Two different tissue types are found in the spleen, known as white pulp and red pulp. Inside the red pulp, old red blood cells are removed from the circulation and broken down, and platelets are stored. Platelets are involved in blood clotting, and the spleen can release its extra stores in the case of a serious hemorrhage. B and T lymphocytes are found in the white pulp, and these cells have receptors which enable them to recognize and destroy specific antigens.

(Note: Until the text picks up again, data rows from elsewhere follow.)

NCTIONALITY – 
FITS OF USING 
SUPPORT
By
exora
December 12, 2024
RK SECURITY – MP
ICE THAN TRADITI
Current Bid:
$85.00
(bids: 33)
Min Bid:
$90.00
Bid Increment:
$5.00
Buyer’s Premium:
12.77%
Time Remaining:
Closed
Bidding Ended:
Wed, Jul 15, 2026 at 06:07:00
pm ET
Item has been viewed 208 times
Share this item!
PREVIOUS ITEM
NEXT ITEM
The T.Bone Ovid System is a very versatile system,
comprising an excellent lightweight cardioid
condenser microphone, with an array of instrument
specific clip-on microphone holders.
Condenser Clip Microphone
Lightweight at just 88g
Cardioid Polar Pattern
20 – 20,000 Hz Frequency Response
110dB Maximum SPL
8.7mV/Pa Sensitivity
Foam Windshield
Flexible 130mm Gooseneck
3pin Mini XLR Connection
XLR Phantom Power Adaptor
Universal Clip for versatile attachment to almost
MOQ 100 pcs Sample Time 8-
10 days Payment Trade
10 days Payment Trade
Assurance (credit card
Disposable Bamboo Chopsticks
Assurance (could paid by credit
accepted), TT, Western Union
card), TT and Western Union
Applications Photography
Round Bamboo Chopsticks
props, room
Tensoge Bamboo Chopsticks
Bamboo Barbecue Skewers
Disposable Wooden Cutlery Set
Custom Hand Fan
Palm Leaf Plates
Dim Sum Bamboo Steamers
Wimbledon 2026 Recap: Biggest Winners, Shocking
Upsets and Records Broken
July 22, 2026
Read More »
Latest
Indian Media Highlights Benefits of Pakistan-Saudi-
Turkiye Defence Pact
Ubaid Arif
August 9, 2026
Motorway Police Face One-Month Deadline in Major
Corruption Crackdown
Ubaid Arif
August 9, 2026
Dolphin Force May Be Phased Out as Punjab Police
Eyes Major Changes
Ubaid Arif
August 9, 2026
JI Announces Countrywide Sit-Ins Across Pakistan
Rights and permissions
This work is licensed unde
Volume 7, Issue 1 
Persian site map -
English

The spleen is one of the organs in the immune system that it is possible to do without, although after its removal, a patient may be at greater risk of infections. Another such organ is the thymus gland, which is found below the sternum, or breast bone. An adult can live without a thymus, although the gland is necessary in babies if they are to have a functioning immune system. Of all the organs in the immune system, the bone marrow is the one that is essential for life, because without it the body is unable to produce new blood cells.
Although the thymus contributes to immunity throughout life, and continues to produce T lymphocytes into old age, the gland shrinks after puberty. Its activity decreases, and the glandular tissue is replaced by areas of scarring and fat. The most important of the organs in the immune system, the bone marrow, also shrinks with age, with functional tissue being partly replaced by fat. Bone marrow produces what are called stem cells, which can develop into red or white blood cells, or platelets. The white cells, which are involved in disease protection, circulate in the blood, with the lymphocytes entering the lymphatic system.
Millions of new blood cells are produced daily in the bone marrow. New cells are constantly required, especially as some of the white blood cells have a lifespan of only a few days. If bone marrow is destroyed by disease, or an aggressive cancer treatment, a bone marrow transplant may be necessary.